Le volet hébergement de la politique d’accueil est géré majoritairement par l’État par le biais des départements. Toutefois, les pouvoirs publics n’agissent pas seuls. En général, pour gérer les dispositifs d’hébergement, ils font appel à des associations ou des entreprises. Ces acteurs sont missionnés par l’État pour s’occuper des dispositifs où logent les personnes exilé.e.s. Des subventions sont accordées à des associations pour qu’elles régissent les centres d’hébergement. Cela permet de s’adapter au mieux aux besoins locaux et d’une certaine manière de profiter de la légitimité des associations.
Selon Magalie SantaMaria, ces associations ont tendance à se professionnaliser et à perdre leur pouvoir d’influence sur les politiques publiques. Elle les qualifie d’“associations gestionnaires”. Celles-ci deviennent de véritables opérateurs publics. Ces associations bénéficient du statut de la loi de 1901 et leur financement est issu majoritairement de subventions publiques. La majeure partie des membres sont salariés et non bénévoles. Par ailleurs elles accomplissent des missions de service public. Leur marge d’action est donc limitée.
Afin de dépasser l’urgence et d’accueillir des exilés sur leurs territoires, les collectivités vont parfois jusqu’à mettre en place des réseaux de collectivités afin de partager leur expertise et leurs expériences.
Cette volonté de coopérer dans le cadre de l’accueil des exilé.e.s peut prendre des formes variées. En 1995, un réseau de ville-refuge a été créé à l’initiative du Parlement international des écrivains. Ce Parlement a été créé en 1993 à la suite d'assassinats en Algérie touchant notamment des écrivains. Un des buts du Parlement était de créer un réseau de villes refuges pour accueillir les écrivains persécutés souhaitant s'exiler. C’est ici une initiative de coopération décentralisée entre collectivités territoriales, une initiative prise de manière volontaire et non pas en réponse à l’urgence. Le choix de rejoindre le réseau est propre à chaque collectivité mais bien que le partenariat s’établisse sur le long terme, une alternance politique au sein de la collectivité peut nuire au à sa bonne mise en œuvre.
On retrouve ce type d’initiatives territoriales de coopération décentralisée pour l’accueil des exilé.e.s politiques depuis les années 2010. Certaines villes, ne souhaitant plus agir dans l’urgence, ont constitué un réseau de villes-refuge (Barcelone, Paris, Lampedusa, Lesbos) afin de garantir des conditions d’accueil décentes aux migrants, demandeur.e.s d’asile et exilé.e.s. La dynamique d’accueil des réfugié.e.s provient des collectivités qui souhaitent impulser une démarche à l’échelle internationale en créant un réseau international d’acteurs locaux.
Cette volonté de coopération décentralisée est parfois mise en œuvre au sein même des instances internationales. Nous pouvons citer l’initiative d’Ada Colau, maire de Barcelone, qui a organisé au Parlement européen le 18 octobre 2016 les Solidacities : une journée dédiée aux villes solidaires et à l’accueil des exilés, pour que les représentants de nombreuses villes européennes confrontent leurs pratiques. Les représentant.e.s de ces villes y ont tenu un discours opposé à ceux tenus par leurs États : ils y ont dénoncé l’absence de volonté politique des gouvernements étatiques en matière d’accueil des réfugié.e.s, ce qui est pour eux une justification de la prise de relais par les collectivités « la ville est le premier niveau d’accueil des migrants quand l’État est incapable de réagir ». Bien que les collectivités territoriales ne partagent pas les mêmes échelles (Métropoles, villages) elles ont malgré leurs différences, tenté de résoudre un problème commun. Par cette démarche, les collectivités territoriales cherchent à se démarquer des politiques nationales de leurs pays.

DONNÉES FOURNIES:

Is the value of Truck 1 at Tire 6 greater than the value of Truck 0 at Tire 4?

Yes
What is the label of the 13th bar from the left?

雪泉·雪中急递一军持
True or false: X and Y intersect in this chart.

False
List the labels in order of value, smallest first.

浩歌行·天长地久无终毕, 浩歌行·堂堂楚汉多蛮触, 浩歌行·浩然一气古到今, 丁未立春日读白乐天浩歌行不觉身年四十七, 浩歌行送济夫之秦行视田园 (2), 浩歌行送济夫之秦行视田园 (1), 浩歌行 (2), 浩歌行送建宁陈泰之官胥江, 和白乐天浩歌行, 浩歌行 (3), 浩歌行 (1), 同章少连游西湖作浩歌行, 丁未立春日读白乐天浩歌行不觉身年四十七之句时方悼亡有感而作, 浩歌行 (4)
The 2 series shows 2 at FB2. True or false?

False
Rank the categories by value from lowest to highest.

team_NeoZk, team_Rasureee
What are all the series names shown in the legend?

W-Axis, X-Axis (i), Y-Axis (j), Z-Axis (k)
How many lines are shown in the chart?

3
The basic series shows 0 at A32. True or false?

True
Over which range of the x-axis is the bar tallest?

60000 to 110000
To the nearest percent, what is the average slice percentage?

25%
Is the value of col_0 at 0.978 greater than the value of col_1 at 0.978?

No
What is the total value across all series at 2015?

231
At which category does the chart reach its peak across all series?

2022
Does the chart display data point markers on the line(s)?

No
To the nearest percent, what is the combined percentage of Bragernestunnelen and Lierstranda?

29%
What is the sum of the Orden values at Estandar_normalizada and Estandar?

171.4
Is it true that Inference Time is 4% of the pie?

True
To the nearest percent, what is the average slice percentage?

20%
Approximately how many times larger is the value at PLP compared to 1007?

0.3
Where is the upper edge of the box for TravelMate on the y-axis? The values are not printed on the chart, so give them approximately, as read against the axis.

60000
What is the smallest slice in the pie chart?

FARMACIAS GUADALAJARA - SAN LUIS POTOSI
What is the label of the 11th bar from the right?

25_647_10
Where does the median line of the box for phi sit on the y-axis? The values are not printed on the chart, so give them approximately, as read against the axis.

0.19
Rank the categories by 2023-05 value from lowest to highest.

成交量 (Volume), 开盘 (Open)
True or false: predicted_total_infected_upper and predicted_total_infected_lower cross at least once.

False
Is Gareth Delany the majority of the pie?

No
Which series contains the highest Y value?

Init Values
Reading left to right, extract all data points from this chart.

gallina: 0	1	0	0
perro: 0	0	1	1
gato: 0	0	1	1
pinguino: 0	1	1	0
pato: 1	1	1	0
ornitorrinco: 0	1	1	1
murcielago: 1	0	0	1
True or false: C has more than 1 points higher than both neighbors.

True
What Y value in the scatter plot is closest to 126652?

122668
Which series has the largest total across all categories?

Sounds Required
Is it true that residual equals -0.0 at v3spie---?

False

EXERCICE 1: D'après le texte à étudier, en quelle année le Parlement international des écrivains a-t-il été créé ?
EXERCICE 2: Dans le texte à étudier, recopiez tout ce qui va de « On retrouve ce » jusqu'à « international d’acteurs locaux. ».

RÉPONSE 1: En 1993.

RÉPONSE 2:
On retrouve ce type d’initiatives territoriales de coopération décentralisée pour l’accueil des exilé.e.s politiques depuis les années 2010. Certaines villes, ne souhaitant plus agir dans l’urgence, ont constitué un réseau de villes-refuge (Barcelone, Paris, Lampedusa, Lesbos) afin de garantir des conditions d’accueil décentes aux migrants, demandeur.e.s d’asile et exilé.e.s. La dynamique d’accueil des réfugié.e.s provient des collectivités qui souhaitent impulser une démarche à l’échelle internationale en créant un réseau international d’acteurs locaux.